Questions. Then I'm going to get my life.

Mar 04, 2007 12:16

1. It turns out that you applied to a bunch of Ph.D. programs instead of Law School. While in school, for reasons beyond your control, you are forced to write a dissertation. What will you write it about?
I don't know, but I'm sure in this world the pages would have no corners. I'm also pretty sure I'd be co-authoring a study with Katie Linder (CYLON! FINAL FIVE!).

2. In a dream world, what city would you live in?
One with a train. One that has a bi-seasonal menage a trois between 60 degree weather, the sun, and a breeze. One that Depeche Mode will tour to.
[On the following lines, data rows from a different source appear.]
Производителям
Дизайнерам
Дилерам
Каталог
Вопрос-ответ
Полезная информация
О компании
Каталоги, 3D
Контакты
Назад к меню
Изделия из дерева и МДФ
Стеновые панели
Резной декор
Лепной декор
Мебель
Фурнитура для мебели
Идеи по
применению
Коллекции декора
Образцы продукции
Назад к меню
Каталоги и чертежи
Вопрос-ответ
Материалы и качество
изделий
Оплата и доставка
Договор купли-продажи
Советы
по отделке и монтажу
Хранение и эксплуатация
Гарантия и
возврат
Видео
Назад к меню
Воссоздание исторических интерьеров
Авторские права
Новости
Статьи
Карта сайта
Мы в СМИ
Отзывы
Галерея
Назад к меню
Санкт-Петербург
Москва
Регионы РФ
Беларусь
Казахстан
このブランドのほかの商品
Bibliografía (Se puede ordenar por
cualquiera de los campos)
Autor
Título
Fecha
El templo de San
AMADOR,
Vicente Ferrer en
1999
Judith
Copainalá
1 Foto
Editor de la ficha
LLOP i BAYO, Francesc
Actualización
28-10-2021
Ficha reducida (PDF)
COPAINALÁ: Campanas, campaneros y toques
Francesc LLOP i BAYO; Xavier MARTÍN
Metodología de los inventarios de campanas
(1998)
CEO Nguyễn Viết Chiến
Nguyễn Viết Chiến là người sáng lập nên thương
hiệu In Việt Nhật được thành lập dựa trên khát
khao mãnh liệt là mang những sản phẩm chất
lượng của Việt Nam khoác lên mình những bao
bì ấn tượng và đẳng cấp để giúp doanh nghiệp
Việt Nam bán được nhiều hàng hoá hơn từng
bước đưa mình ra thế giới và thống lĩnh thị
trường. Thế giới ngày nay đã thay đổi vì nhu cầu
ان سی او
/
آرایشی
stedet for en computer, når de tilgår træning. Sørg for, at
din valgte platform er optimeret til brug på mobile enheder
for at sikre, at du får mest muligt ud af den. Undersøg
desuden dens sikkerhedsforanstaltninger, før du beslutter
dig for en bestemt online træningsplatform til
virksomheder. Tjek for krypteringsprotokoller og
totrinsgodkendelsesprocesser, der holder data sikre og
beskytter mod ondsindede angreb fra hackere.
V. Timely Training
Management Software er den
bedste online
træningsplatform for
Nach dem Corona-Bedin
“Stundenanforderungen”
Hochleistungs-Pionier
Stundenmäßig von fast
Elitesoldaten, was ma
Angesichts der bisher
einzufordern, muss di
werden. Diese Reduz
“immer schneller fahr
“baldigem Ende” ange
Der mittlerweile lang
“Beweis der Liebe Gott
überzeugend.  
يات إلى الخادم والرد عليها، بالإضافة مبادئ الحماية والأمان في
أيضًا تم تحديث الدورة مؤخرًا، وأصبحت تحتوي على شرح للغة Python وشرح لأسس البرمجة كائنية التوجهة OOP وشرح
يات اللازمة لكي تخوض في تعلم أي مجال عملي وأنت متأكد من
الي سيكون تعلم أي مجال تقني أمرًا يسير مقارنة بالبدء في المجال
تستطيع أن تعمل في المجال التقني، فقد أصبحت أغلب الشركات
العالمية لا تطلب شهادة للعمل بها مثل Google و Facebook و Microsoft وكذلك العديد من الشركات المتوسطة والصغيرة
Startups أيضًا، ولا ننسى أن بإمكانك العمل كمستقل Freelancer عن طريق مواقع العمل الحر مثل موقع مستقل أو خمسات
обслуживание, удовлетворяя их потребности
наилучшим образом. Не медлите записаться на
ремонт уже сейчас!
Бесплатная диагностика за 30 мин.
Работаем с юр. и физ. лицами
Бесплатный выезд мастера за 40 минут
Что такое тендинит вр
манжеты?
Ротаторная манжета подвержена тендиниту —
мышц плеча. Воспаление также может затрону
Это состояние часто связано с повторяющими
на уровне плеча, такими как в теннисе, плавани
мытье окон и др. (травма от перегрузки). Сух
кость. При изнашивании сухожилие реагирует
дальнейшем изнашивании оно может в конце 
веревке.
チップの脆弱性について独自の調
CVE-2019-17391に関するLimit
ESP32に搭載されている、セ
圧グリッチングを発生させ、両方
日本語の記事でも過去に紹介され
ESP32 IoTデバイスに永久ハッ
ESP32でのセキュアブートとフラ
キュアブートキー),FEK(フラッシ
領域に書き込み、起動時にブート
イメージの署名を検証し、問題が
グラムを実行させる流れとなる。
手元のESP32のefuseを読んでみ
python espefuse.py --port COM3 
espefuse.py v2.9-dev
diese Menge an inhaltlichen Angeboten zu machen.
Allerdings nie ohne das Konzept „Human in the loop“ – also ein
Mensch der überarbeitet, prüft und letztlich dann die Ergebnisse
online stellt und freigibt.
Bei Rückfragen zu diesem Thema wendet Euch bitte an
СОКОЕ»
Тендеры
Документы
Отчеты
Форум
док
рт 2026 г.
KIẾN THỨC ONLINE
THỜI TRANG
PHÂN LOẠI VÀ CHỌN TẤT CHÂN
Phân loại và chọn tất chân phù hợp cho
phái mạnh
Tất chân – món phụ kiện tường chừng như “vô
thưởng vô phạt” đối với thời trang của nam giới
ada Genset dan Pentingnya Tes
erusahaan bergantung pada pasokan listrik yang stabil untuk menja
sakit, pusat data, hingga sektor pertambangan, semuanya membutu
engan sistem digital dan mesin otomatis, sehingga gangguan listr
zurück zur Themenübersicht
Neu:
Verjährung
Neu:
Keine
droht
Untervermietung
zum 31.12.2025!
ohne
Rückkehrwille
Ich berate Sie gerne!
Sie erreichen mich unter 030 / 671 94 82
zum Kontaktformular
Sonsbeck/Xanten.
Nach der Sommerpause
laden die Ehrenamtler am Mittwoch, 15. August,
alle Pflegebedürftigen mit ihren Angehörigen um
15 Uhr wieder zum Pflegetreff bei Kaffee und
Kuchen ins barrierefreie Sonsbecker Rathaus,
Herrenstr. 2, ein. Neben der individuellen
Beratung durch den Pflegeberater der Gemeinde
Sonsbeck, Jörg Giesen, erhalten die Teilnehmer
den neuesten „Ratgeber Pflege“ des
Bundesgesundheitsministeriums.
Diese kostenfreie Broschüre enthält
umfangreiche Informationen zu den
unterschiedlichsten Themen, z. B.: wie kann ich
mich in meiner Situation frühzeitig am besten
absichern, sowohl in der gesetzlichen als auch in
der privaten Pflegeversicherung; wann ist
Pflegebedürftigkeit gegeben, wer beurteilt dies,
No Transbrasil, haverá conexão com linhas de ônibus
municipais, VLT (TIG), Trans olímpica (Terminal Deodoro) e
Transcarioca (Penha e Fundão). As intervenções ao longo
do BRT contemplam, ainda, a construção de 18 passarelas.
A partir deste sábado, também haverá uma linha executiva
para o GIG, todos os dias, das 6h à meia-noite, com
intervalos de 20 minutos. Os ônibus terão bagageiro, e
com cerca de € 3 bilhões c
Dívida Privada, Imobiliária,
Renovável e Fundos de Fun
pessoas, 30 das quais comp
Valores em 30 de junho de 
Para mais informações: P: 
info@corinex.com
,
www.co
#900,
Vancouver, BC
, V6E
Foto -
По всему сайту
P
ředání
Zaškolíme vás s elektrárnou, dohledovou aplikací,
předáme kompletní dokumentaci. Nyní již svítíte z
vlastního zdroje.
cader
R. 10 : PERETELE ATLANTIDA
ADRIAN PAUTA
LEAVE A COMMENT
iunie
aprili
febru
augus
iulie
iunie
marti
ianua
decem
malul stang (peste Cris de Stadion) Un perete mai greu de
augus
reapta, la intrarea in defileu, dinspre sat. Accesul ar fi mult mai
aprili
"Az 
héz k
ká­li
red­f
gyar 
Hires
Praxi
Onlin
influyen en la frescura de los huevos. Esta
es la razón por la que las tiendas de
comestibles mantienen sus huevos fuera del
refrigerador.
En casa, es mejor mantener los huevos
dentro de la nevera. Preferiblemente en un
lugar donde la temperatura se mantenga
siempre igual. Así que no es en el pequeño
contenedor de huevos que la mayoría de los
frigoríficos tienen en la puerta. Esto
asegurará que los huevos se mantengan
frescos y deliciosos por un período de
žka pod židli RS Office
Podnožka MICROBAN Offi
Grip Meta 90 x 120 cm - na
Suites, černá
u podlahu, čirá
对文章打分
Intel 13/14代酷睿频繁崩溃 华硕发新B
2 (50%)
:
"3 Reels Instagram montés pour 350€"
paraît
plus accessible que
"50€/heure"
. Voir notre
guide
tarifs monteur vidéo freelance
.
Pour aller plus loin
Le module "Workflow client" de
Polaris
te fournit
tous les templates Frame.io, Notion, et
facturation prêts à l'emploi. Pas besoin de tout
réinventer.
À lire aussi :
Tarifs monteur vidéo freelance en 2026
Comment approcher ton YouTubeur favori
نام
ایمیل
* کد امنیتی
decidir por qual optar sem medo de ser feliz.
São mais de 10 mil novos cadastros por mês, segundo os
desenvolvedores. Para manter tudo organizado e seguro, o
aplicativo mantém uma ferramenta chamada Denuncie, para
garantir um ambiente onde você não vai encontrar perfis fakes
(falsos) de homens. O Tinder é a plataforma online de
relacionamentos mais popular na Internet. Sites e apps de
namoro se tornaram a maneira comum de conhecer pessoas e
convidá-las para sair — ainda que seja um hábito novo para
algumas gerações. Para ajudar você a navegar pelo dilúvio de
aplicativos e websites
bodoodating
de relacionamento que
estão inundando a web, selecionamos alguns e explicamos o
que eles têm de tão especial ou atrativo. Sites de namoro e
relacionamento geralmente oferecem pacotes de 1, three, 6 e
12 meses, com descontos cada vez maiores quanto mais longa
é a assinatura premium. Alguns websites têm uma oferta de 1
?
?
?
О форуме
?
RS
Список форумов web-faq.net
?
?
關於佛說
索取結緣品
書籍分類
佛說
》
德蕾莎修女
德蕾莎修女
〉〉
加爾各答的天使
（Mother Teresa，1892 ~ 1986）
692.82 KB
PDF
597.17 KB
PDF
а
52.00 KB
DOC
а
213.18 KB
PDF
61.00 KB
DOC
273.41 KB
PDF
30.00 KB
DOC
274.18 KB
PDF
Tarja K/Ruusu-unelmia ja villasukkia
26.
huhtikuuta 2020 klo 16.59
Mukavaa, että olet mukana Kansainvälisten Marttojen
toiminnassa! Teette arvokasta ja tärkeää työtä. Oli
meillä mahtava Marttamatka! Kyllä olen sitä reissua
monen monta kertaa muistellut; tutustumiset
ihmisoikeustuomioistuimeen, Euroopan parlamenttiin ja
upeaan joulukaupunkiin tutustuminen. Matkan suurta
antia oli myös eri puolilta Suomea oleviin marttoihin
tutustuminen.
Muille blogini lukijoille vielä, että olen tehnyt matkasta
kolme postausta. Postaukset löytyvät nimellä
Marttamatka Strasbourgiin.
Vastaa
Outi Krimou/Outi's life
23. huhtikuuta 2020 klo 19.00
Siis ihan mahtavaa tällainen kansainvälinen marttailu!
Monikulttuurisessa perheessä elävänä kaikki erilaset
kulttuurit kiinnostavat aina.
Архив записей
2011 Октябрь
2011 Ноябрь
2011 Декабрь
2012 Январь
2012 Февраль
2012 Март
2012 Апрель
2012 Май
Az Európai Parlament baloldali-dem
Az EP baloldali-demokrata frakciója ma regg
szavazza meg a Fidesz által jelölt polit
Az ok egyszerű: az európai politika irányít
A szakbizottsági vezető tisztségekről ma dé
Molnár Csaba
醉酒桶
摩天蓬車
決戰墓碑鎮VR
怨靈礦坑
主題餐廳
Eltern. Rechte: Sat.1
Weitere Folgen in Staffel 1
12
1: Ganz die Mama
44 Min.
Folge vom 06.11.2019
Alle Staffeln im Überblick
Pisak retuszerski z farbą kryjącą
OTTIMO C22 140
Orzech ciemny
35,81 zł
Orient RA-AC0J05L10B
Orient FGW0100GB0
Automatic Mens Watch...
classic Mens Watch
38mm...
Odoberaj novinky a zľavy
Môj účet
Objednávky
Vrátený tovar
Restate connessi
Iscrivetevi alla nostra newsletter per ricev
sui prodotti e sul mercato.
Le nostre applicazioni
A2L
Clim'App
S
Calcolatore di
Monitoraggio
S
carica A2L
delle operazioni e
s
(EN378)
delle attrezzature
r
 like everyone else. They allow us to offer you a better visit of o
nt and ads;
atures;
One with good legal aid agencies that will hire me. Or London.

3. You are forced to take up with Al Swearengen or Bill Adama. Who do you choose? More importantly, you can use sex as a tool. What type of influence would you wield over your man, and why? Do you use your powers for good or for evil?
Al Sweargen. The only thing I like more than vulgarity (and long johns, incidentally) is me. And unlike some classist tyrants, he has a sense of humor (or so my copy of My Triumphs, My Failures reminds me). Also, making out with Bill Adama would be like making out with a set of wooden teeth. I could lose a lip or a cheek in all that awkward.

4. Why not just sell out and go corporate? That’s why lawyers invented the words “pro bono.”
Here's the thing: The surest way into the public's pants is through her interest. And I'm clearly looking to get screwed.

5. Let’s be screenwriters. What are we going to write?
Ooh, maybe BSG needs an episode about heterosexism? NO! Able-ism. All those lazy disabled people riding on our tylium-refining BACKS!